(Material for this task)

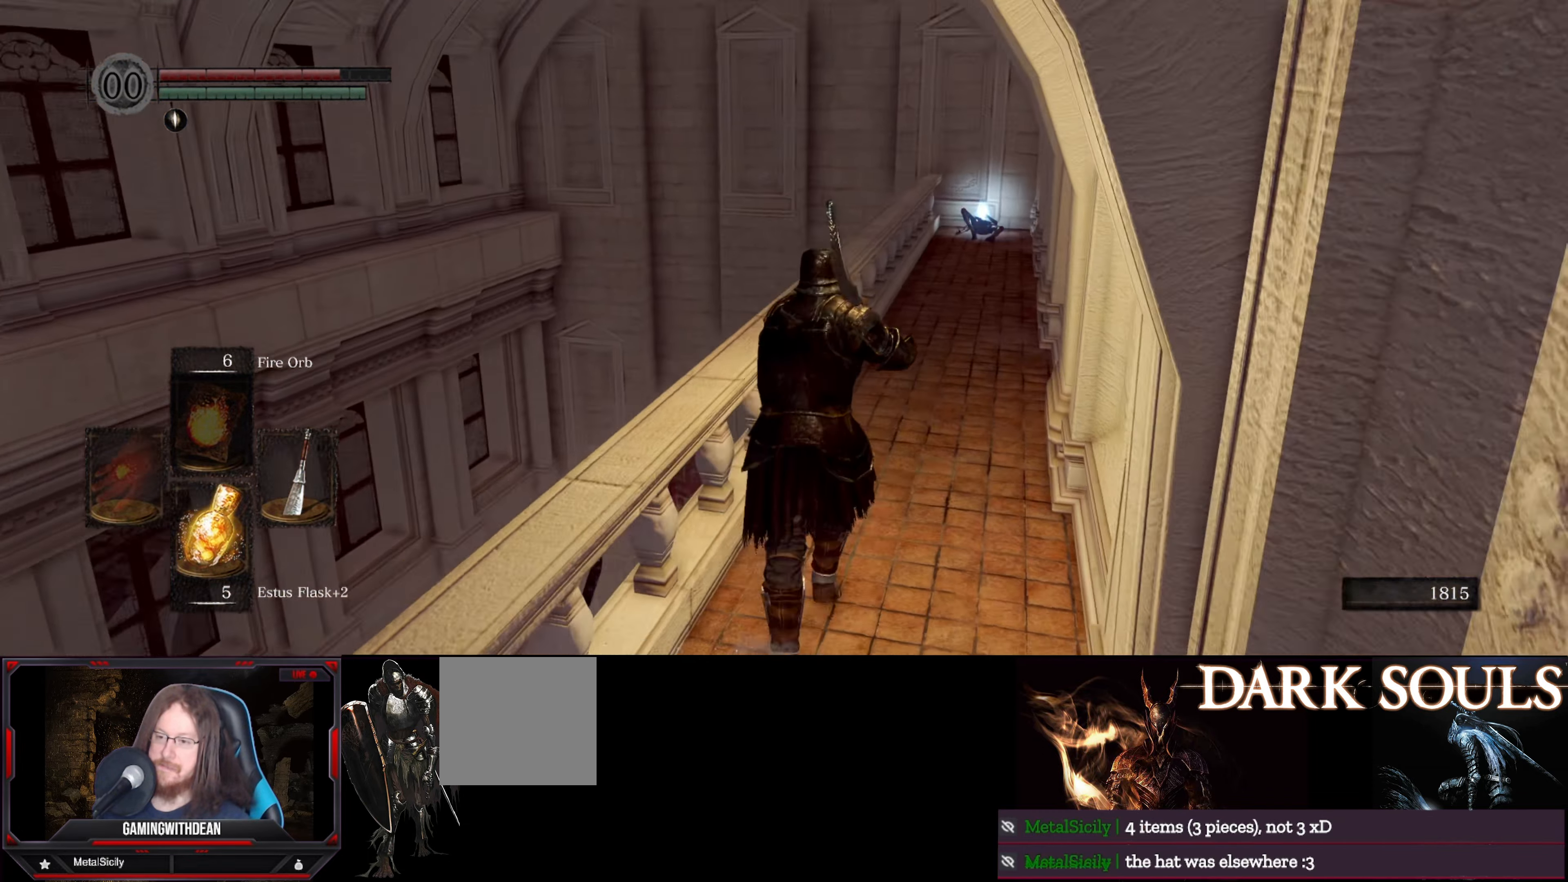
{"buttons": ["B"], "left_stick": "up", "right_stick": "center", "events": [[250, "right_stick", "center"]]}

(End Material for this task)
(Material for this task)

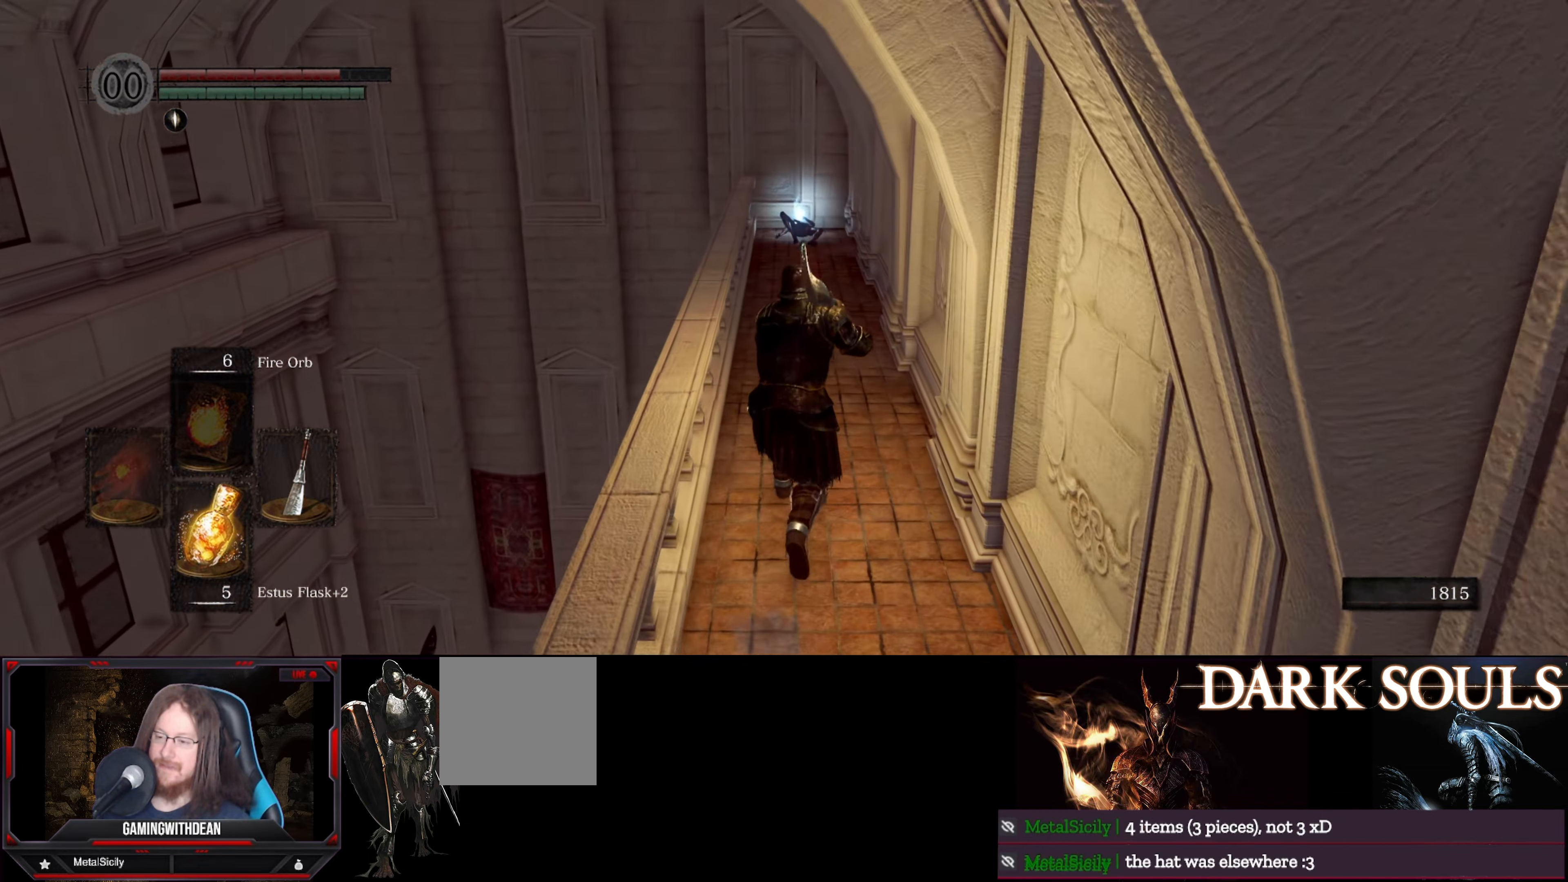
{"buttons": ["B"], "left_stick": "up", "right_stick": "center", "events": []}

(End Material for this task)
(Material for this task)

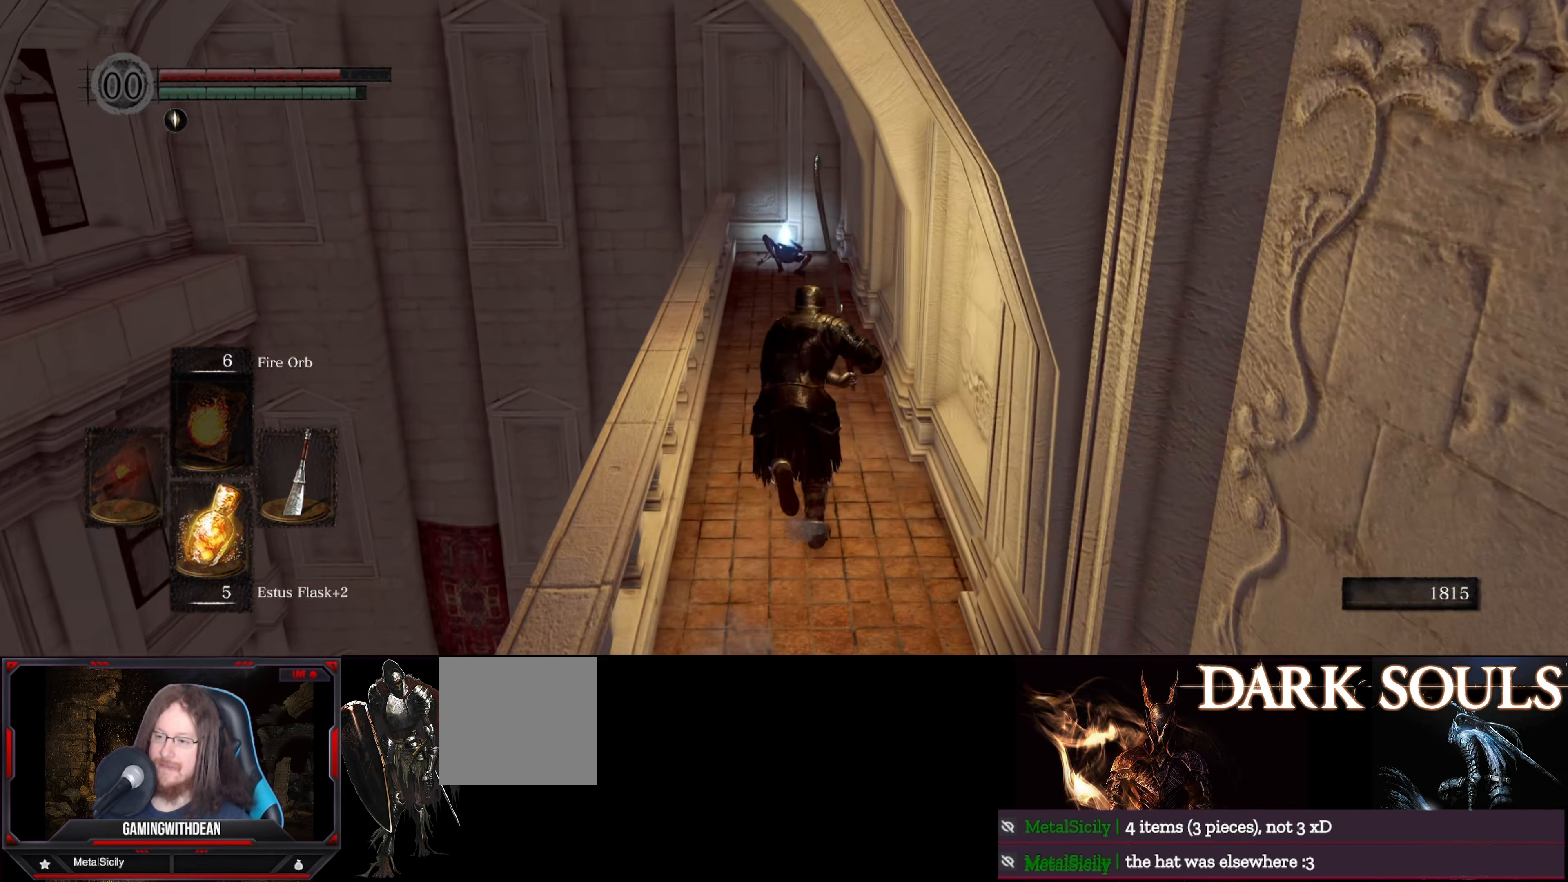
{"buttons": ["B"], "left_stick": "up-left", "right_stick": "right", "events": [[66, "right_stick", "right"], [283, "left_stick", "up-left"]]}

(End Material for this task)

Work request ::
Show every line of the material that includes the string "center".

Answer to the problem ::
{"buttons": ["B"], "left_stick": "up", "right_stick": "center", "events": [[250, "right_stick", "center"]]}
{"buttons": ["B"], "left_stick": "up", "right_stick": "center", "events": []}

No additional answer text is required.